Dirmi has no way to replace the wire format at this time.
I find modeling physical containers using collections very intuitive. I override/delegate add methods with added capacity constraints based on physical attributes such as volume of added elements, sort based on physical attributes, locate elements by using maps of position to element and so on.
However, when I read the documentation of collection classes, I get the impression that it's not the intended use, that it's just a mathematical construct and a bounded queue is just meant to be constrained by the number of elements and so forth.
Indeed I think that I unless I'm able to model this collection coherently, I should perhaps not expose this class as a collection but only delegate to it internally. Opinions?

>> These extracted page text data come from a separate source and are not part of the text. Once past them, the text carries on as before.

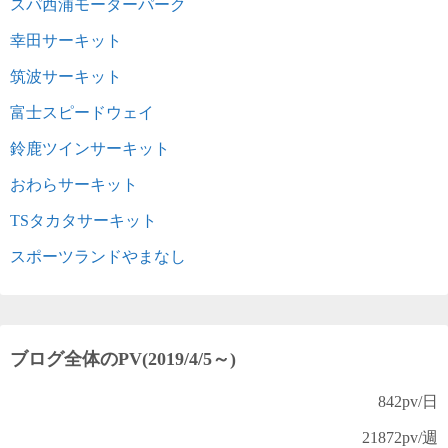
スパ西浦モーターパーク
幸田サーキット
筑波サーキット
富士スピードウェイ
鈴鹿ツインサーキット
おわらサーキット
TSタカタサーキット
スポーツランドやまなし
ブログ全体のPV(2019/4/5～)
842
pv/日
21872
pv/週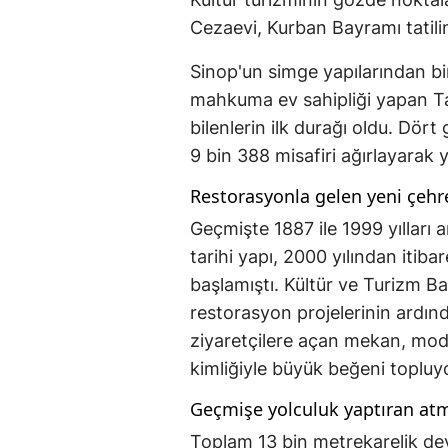
Cezaevi, Kurban Bayramı tatili
Sinop'un simge yapılarından bi
mahkuma ev sahipliği yapan Tar
bilenlerin ilk durağı oldu. Dört
9 bin 388 misafiri ağırlayarak 
Restorasyonla gelen yeni çehr
Geçmişte 1887 ile 1999 yılları a
tarihi yapı, 2000 yılından iti
başlamıştı. Kültür ve Turizm B
restorasyon projelerinin ardınd
ziyaretçilere açan mekan, mod
kimliğiyle büyük beğeni topluy
Geçmişe yolculuk yaptıran at
Toplam 13 bin metrekarelik dev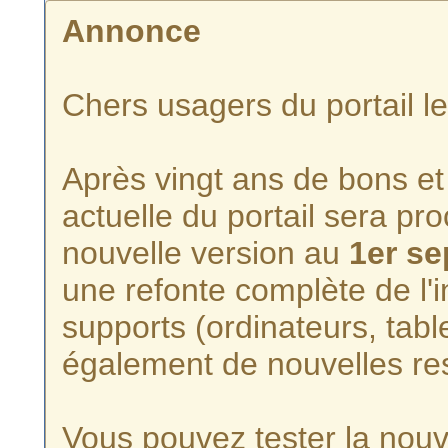
Annonce
Chers usagers du portail l
Après vingt ans de bons et 
actuelle du portail sera p
nouvelle version au
1er s
une refonte complète de l'i
supports (ordinateurs, tabl
également de nouvelles re
Vous pouvez tester la nouve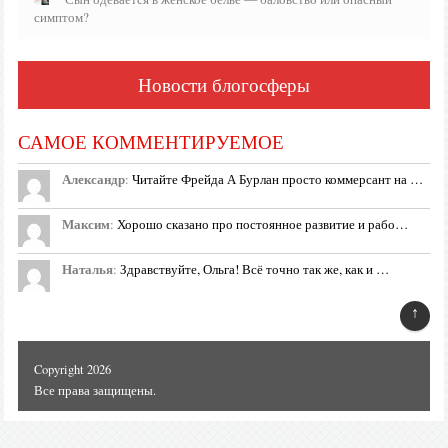
симптом?
Новости блогосферы
САМОЕ КОММЕНТИРУЕМОЕ
Александр
:
Читайте Фрейда А Бурлан просто коммерсант на …
Максим
:
Хорошо сказано про постоянное развитие и рабо…
Наталья
:
Здравствуйте, Ольга! Всё точно так же, как и …
↑
Copyright 2026
Все права защищены.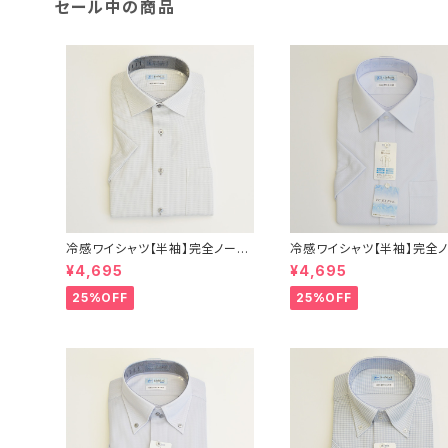
セール中の商品
冷感ワイシャツ【半袖】完全ノーア
冷感ワイシャツ【半袖】完全
イロン i-Shirt｜-2℃冷却 形態
イロン i-Shirt｜-2℃冷却
¥4,695
¥4,695
安定 レギュラーシルエット セミワ
安定 レギュラーシルエット 
イドカラー ドビー メンズ ビジネ
イドカラー ドビー メンズ ビ
25%OFF
25%OFF
ス dhy193t-sw-12 L.グレー
ス exha14-sw-81 サック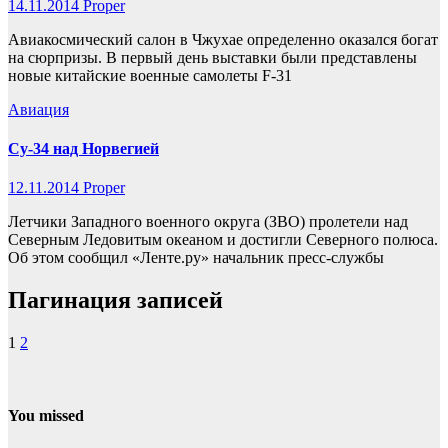
14.11.2014
Proper
Авиакосмический салон в Чжухае определенно оказался богат
на сюрпризы. В первый день выставки были представлены
новые китайские военные самолеты F-31
Авиация
Су-34 над Норвегией
12.11.2014
Proper
Летчики Западного военного округа (ЗВО) пролетели над
Северным Ледовитым океаном и достигли Северного полюса.
Об этом сообщил «Ленте.ру» начальник пресс-службы
Пагинация записей
1
2
You missed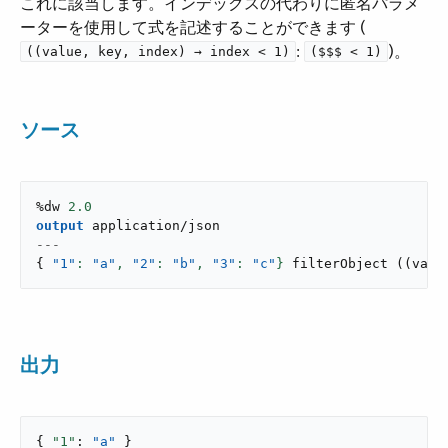
これに該当します。インデックスの代わりに匿名パラメ
ーターを使用して式を記述することができます (​
​:
​)。
((value, key, index) → index < 1)
($$$ < 1)
ソース
%dw 
2.0
output
application/json
---
{
"1"
: 
"a"
,
"2"
: 
"b"
,
"3"
: 
"c"
}
filterObject
(
(
valu
出力
{ 
"1"
: 
"a"
 }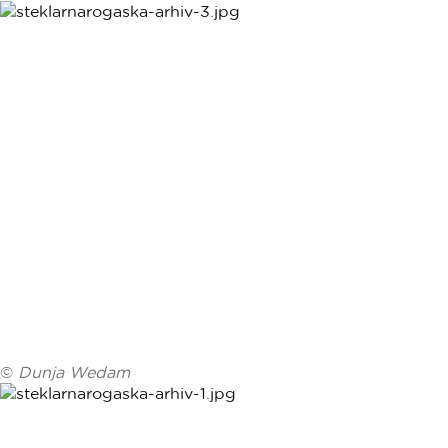
©
Dunja Wedam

Many structures in software development do not have a physical counterpart. In fact, some structures and algorithms are quite abstract, and do not model objects directly in the physical world. So just because an object does not serve as a suitable model for physical objects in the real world does not necessarily mean it cannot be used effectively to solve problems within a computer program.

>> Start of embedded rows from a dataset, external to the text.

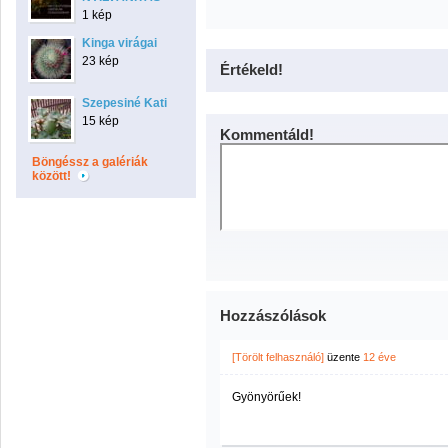
1 kép
Kinga virágai
23 kép
Értékeld!
Szepesiné Kati
15 kép
Kommentáld!
Böngéssz a galériák
között!
Hozzászólások
[Törölt felhasználó]
üzente
12 éve
Gyönyörűek!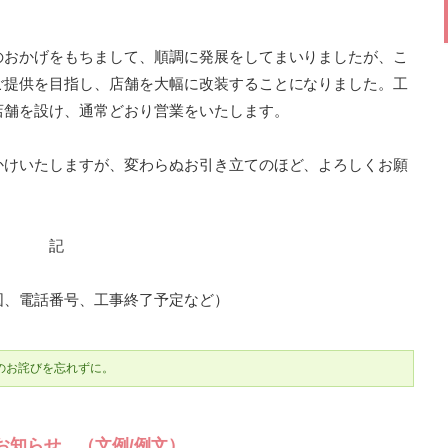
のおかげをもちまして、順調に発展をしてまいりましたが、こ
ご提供を目指し、店舗を大幅に改装することになりました。工
店舗を設け、通常どおり営業をいたします。
かけいたしますが、変わらぬお引き立てのほど、よろしくお願
記
電話番号、工事終了予定など）
のお詫びを忘れずに。
お知らせ （文例/例文）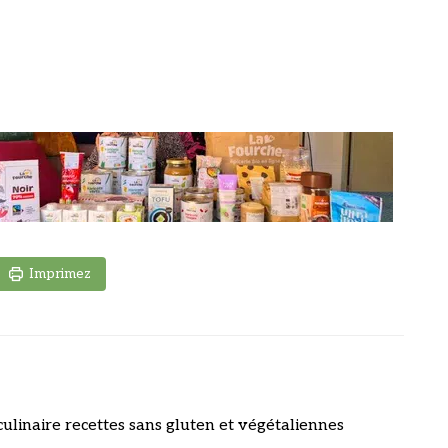
Imprimez
culinaire recettes sans gluten et végétaliennes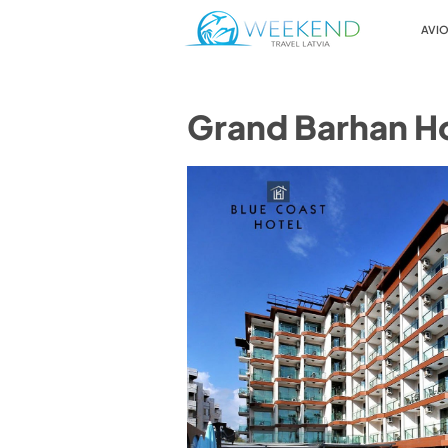
AVIO
Grand Barhan Ho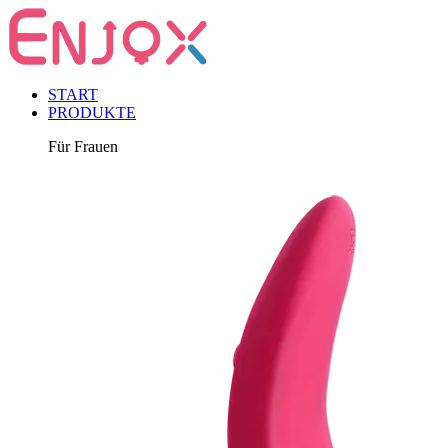
START
PRODUKTE
Für Frauen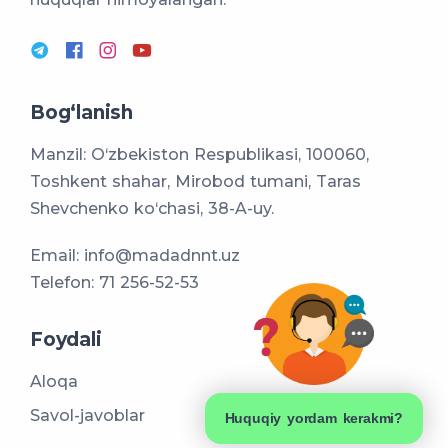
Bog‘lanish
Manzil: O‘zbekiston Respublikasi, 100060,
Toshkent shahar, Mirobod tumani, Taras
Shevchenko ko‘chasi, 38-A-uy.
Email:
info@madadnnt.uz
Telefon:
71 256-52-53
Foydali
Aloqa
Savol-javoblar
Huquqiy yordam kerakmi?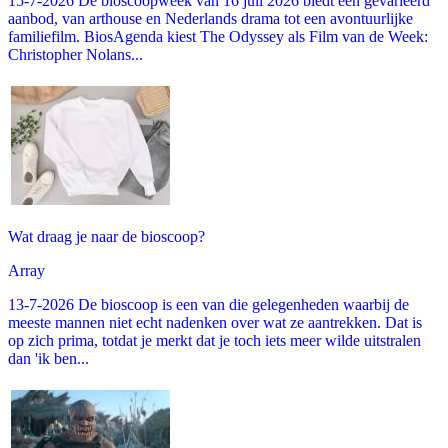
15-7-2026 De bioscoopweek van 16 juli 2026 biedt een gevarieerd
aanbod, van arthouse en Nederlands drama tot een avontuurlijke
familiefilm. BiosAgenda kiest The Odyssey als Film van de Week:
Christopher Nolans...
Wat draag je naar de bioscoop?
Array
13-7-2026 De bioscoop is een van die gelegenheden waarbij de
meeste mannen niet echt nadenken over wat ze aantrekken. Dat is
op zich prima, totdat je merkt dat je toch iets meer wilde uitstralen
dan 'ik ben...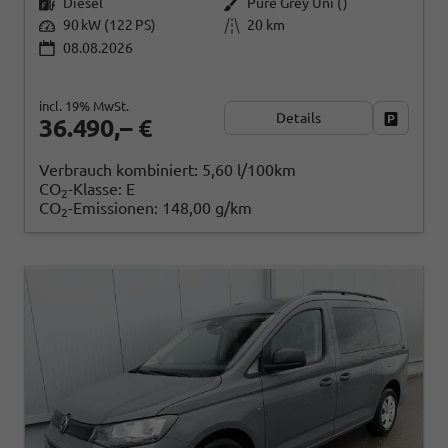
Diesel
Pure Grey Uni ()
90 kW (122 PS)
20 km
08.08.2026
incl. 19% MwSt.
Details
Fahrzeug
36.490,– €
Verbrauch kombiniert:
5,60 l/100km
CO
-Klasse:
E
2
CO
-Emissionen:
148,00 g/km
2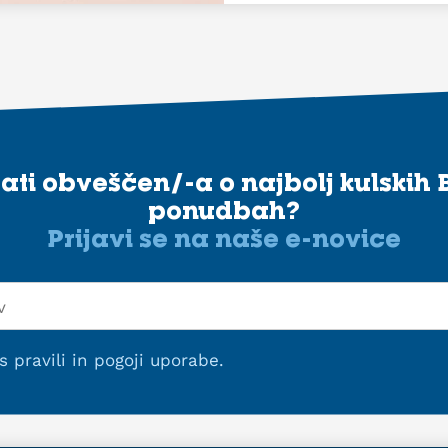
stati obveščen/-a o najbolj kulskih 
ponudbah?
Prijavi se na naše e-novice
 s
pravili in pogoji uporabe
.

Indeed I think that I unless I'm able to model this collection coherently, I should perhaps not expose this class as a collection but only delegate to it internally. Opinions?
Firstly, you don't want to get too hung up with the modeling side of software engineering. UML style models (usually) serve primarily as a way of organizing and expressing the developer's high level ideas about how an application should be implemented. There is no need to have a strict one-to-one relationship between the classes in the model and the implementation classes in the application code.
Second, you don't want to get too hung up about modeling "real world" (i.e. physical) objects and their behavior. Most of the "objects" that are used in a typical applications have no real connection with the real world. For example, a "folder" or "directory" is really little more than an analogy of the physical objects with the same names. There's typically no need for the computer concept to be constrained by the physical behavior of the real world objects.
Finally, there are a number of software engineering reasons why it is a bad idea to have your Java domain classes extend the standard collection types. For example:
The collections have a generic behavior that it is typically not appropriate to expose in a domain object. For instance, you typically don't want components of a domain object to be added and removed willy-nilly.
By extending a collection type, you are implicitly giving permission for some part of your application to treat domain objects as just lists or sets or whatever.
By extending collection classes, you would be hard-wiring implementation details into your domain APIs. For example, you would need to decide between extending ArrayList or LinkedList, and changing your mind would result (at least) in a binary API incompatibility ... and possibly worse.
Not entirely sure that I've understood you correctly. I gather that you want to know if you should expose the collection (subclassing) or wrap it (have a private field).
As Robert says, it really depends on the case. It's pretty much your choice. Nonetheless I'd say that in many cases the better choice is to not expose the collection because the constraints define the object you are modelling and are not fully congruent with the underlying collection. In short: users of your object shouldn't need to know that they are dealing with a collection unless it is really a collection with some speciality e.g. has all properties of a collection but allows only a certain number of objects.